In all these works, the TV as medium, the camera as tool, the visuals presented, require of the spectator a participation on the level not just of viewing, but also of seeing: these aren’t stories being told, as they are camera images that exist in the every day, and their process of questioning the normalcy of precisely that. These are video concepts that insist on being critical of its own existence, that lives up self-reflexivity to the hilt, making it seem like a mirror on that bigger camera that’s on all of us.
It’s in this sense that these works required me to be spectator of art versus just movie viewer (though of course these must be intertwined in some form), requiring me to keep from insisting on a story or a narrative, forcing me to instead focus on what is there which, in all these works here, is about just what’s out there, too: the normalcy and standardization of normal life is the subject and object of these video installations.
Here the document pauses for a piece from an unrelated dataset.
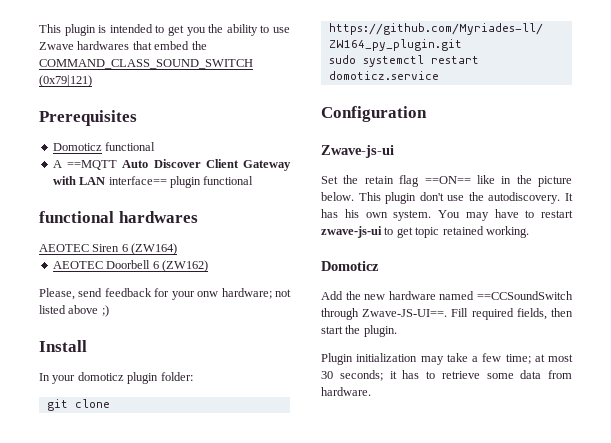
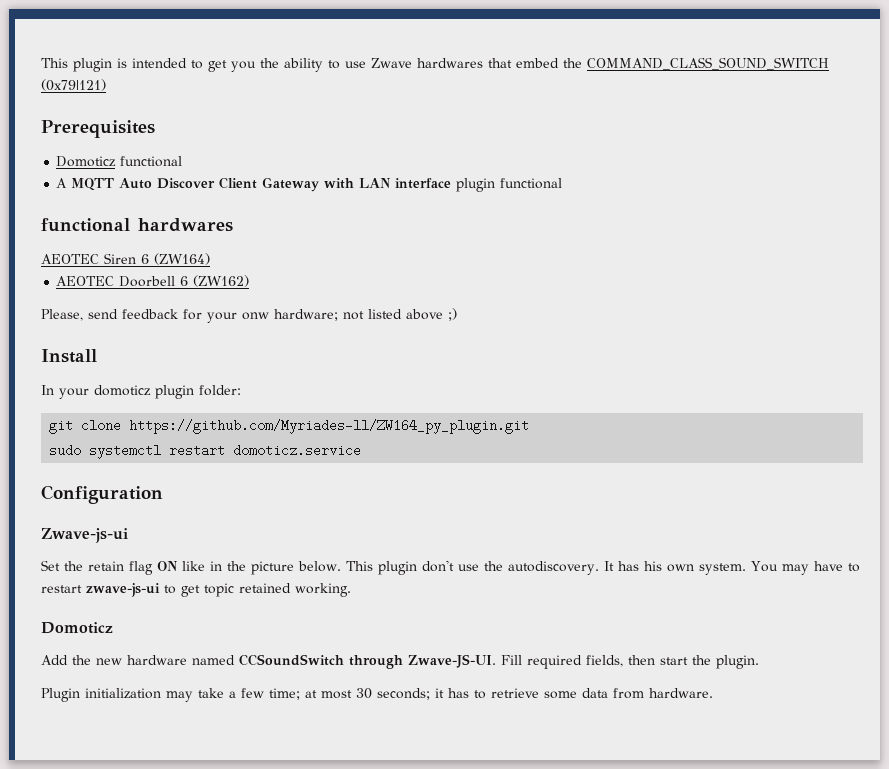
[67,160,117,170] ==MQTT -> [71,178,115,191] MQTT
[108,176,167,185] interface== -> [395,178,452,189] interface
[424,176,471,184] ==ON== -> [157,561,178,571] ON
[477,291,573,300] [321,308,448,320] ==CCSoundSwitch through Zwave-JS-UI==. -> [239,654,496,669] CCSoundSwitch through Zwave-JS-UI.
The resistances and rebellions that are possible within it is what these works of art reveal, no matter how small, and spectators are really all but required to watch these videos and not just see moments. Instead we are forced to see people, and how they themselves crack that system in their acts of seeing, as do these video installations that gently insist — nay, demand — that these systems be questioned and critiqued.
That it none of these works were loud and serious, grim and determined, works perfectly with the kind of revolt these video installations allow: one that is about sitting quietly, watching intently, and being forced into an amount of self-reflexivity. Like those cameras, and as expected, we’ve been trained to see images and not people. And no, there’s nothing relaxing or quiet or normal about seeing them all for the first time, and dealing with what this act of seeing reveals about them, about us.
Welcome to video installation art spectatorship! You’ve got nothing to lose but your movie viewing habits.